Saturday, March 15, 2008

March 15, 2008

Why do you live There?

Read Psalm 84

Country Roads. I love driving them. We live on a paved road, but when I have time I love to take the back roads home for the last 7 miles or so. How would you like to drive the last 7 miles home without passing another car? It’s not uncommon to pass a herd of deer or other wildlife on the way home. Our nearest neighbor in the back yard is .9 miles away. That would be like living on Maumee and your backyard goes all the way to Mack Ave. We have a bonfire whenever we feel like it. The nearest streetlight is 1.2 miles away.

Our yard features a stocked fishing/swimming pond that covers ¾ acre. The pond alone is bigger than the yard I grew up in. Kids go nuts when they catch a 4 lb bass right here in the back yard. We entertain a lot and in summer and we have the space for baseball, football, badminton, Frisbees, kites, horseshoes, swimming, fishing, cards, fireworks, and any number of things kids dream up all going on at once. Our home is one of those places kids always whine about going to, then the parents can’t get them in the car to leave.

Our home is modest but includes all the modern conveniences and updates we want. Our classic Chris Craft 27’ Commander fishing boat spends her winter in a heated/air-conditioned barn on our property.
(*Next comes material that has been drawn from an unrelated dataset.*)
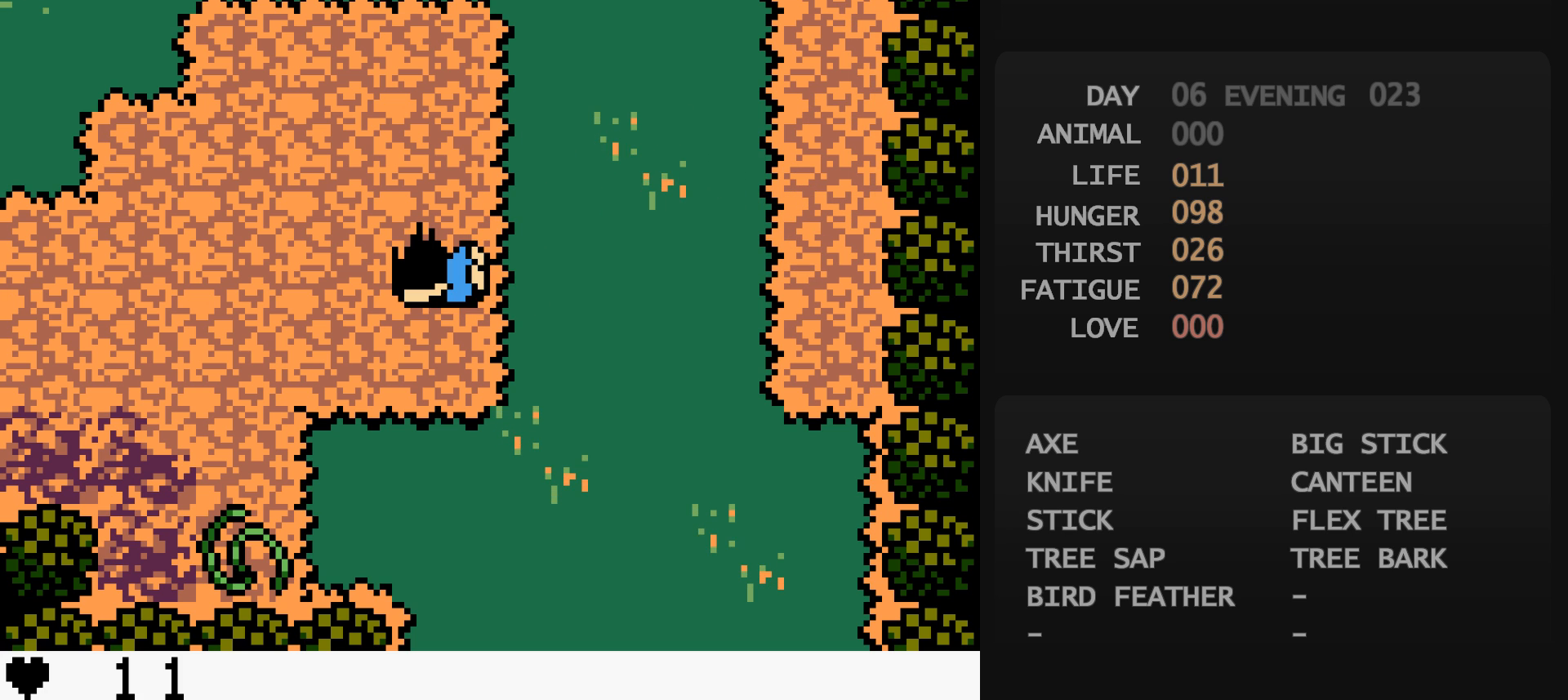
{"buttons": [], "events": [[317, "A", "down"], [333, "A", "up"]]}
We can visit and tinker whenever we like. Your barn isn’t heated and air-conditioned? Your boat is on some strangers place? How do you live?
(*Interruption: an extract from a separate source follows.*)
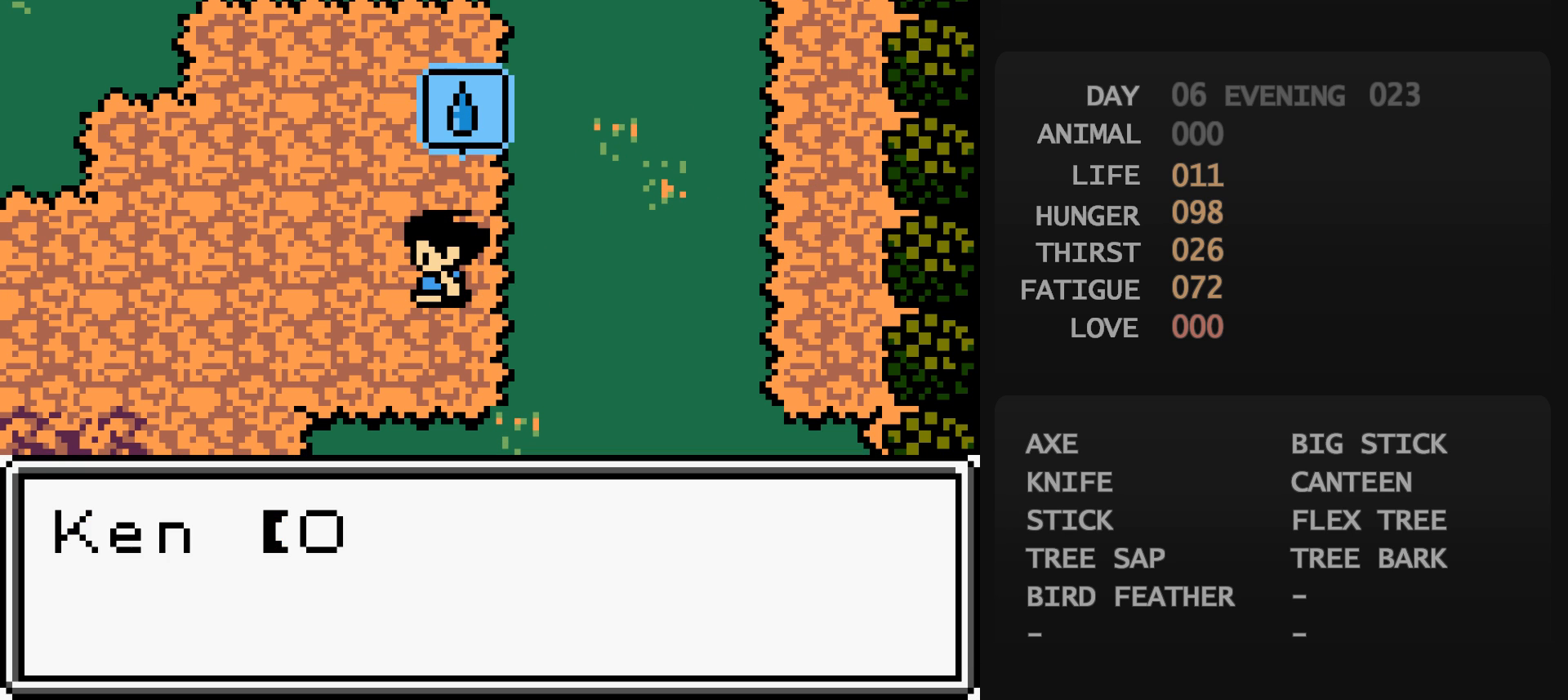
{"buttons": ["DPAD_DOWN", "DPAD_LEFT"], "events": [[100, "B", "down"], [100, "DPAD_LEFT", "down"], [117, "B", "up"], [350, "DPAD_DOWN", "down"]]}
Sometimes Jeri and I sit in the rockers on the back porch and use the .22 cal. rifle to shoot flies off the rocks in the back 40 about 130 yards away.

At Christmas a dozen farmers with their hay wagons loaded with kids go to see Santa on the edge of town. Santa flies in on a candy apple red helicopter, lands in a corn field then rides on an old pickup truck with antlers and a big red nose on the hood so the kids can come see Santa. You don’t get this in the ‘burbs.
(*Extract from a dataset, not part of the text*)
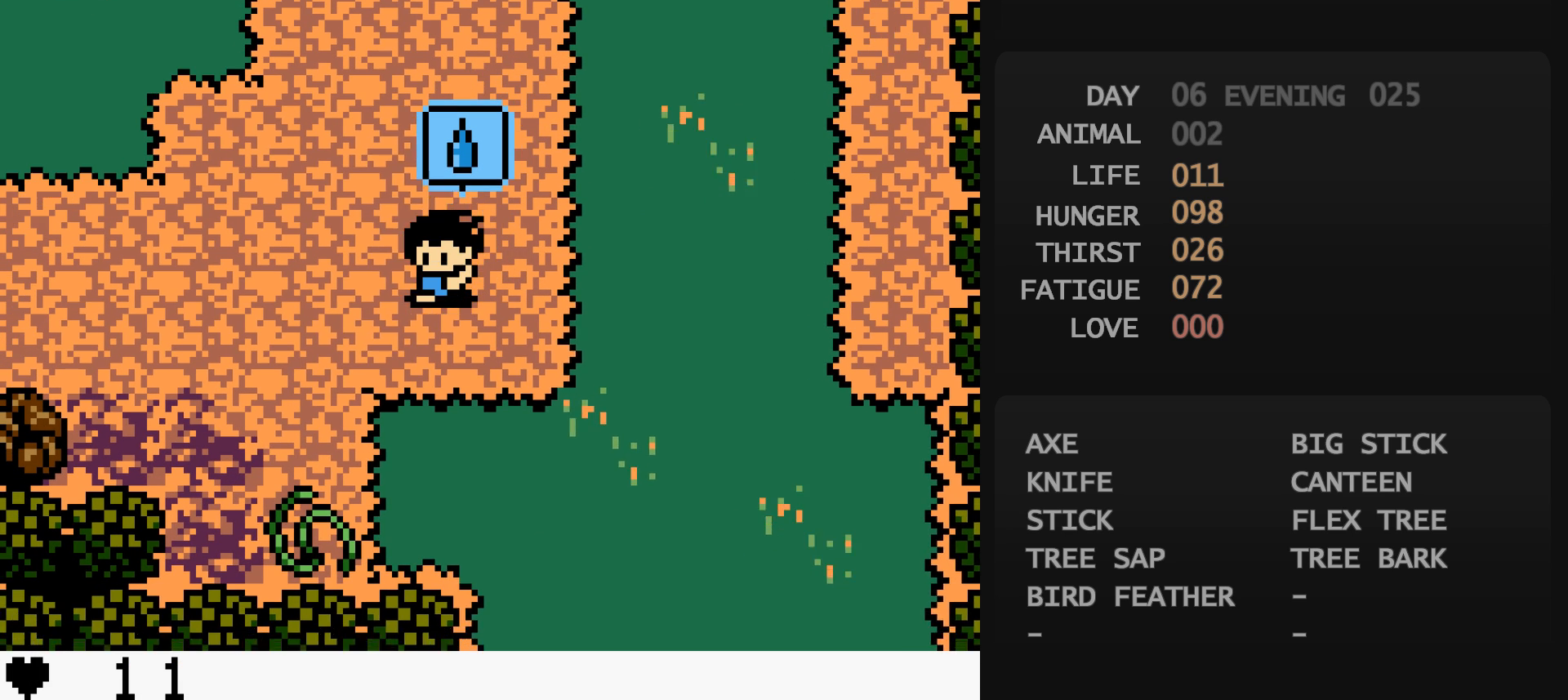
{"buttons": ["DPAD_LEFT"], "events": [[133, "DPAD_LEFT", "up"], [233, "DPAD_LEFT", "down"], [333, "DPAD_DOWN", "up"]]}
It’s not all fun and games though; the local paper crime blotter can be pretty scary. One time the 4H cow got out, wandering and lurking in the shadows in the woods for a week until caught at the Bruno farm howling to the bull in the pen. Then there was the time someone stole a concrete goose statue from someone's front porch. The heinous part of the crime is that the perpetrator also took the Goose’s new holiday outfit and the poinsettia plant next to it. Yup this stuff makes the paper out here. If we do need the cops though they’re only a phone call away, 45 minutes to an hour later they’re here, and ready for anything.

12-year-old boys ride dirt bikes for miles on the back trails between the farms. They don’t ask for bee bee guns. They ask for and get real shotguns; youth hunting day is a rite of passage. The video game people don’t do very well around here. One of the farmers has a heated barn that’s so big the little league uses it as a batting cage in the winter. That can be a lot of fun to watch on a winter’s night.

The old farmer down the road, Big Daddy Tom is a great neighbor. His family’s been farming this area for over a hundred years. Sometimes I spend a day with him to go see the Amish. Amos the Amish makes windows, Jacob the Amish runs the lumber mill, and Elizabeth the Amish makes the cookies. Whatever you need, you can probably get it from the Amish. On the way back Big Daddy Tom knows every watering hole and hidden haunt from the Tip of the Thumb to Toledo. You’d be surprised how many there are and where some of them are. At least one is in an old root cellar that has served libations since prohibition. You can’t pay to get in; you have to bring a good story to tell. Drinks are still a buck. Take it from me, some of the beer lappin’, belly slappin’, broad beam baloombas can tell a pretty tall tale for a dollar drink.

Sometimes I feel inadequate in church because we live so far from Grosse Pointe, although we can make it to Church in 33 minutes. Nothing beats the Pointes in spring and fall and I do miss the area. We have to make a choice though. As the great 20th century philosopher Bob Seger once said, “You just can’t have it all”. We could never afford to have all we want in Grosse Pointe.

We once invited the entire congregation to our home for a picnic and many of you came. It was a lot of fun. We could probably be talked into doing that again.

Having all of you makes the drive to church worth it, and having open space makes the drive home worth it too.

For us, Country Roads isn’t just a song it’s a way of life. We don’t live fancy but we sure live free. No one has ever asked why we live here after having spent an afternoon with us. If you’re reading this I hope we’ll get to see you out here sometime.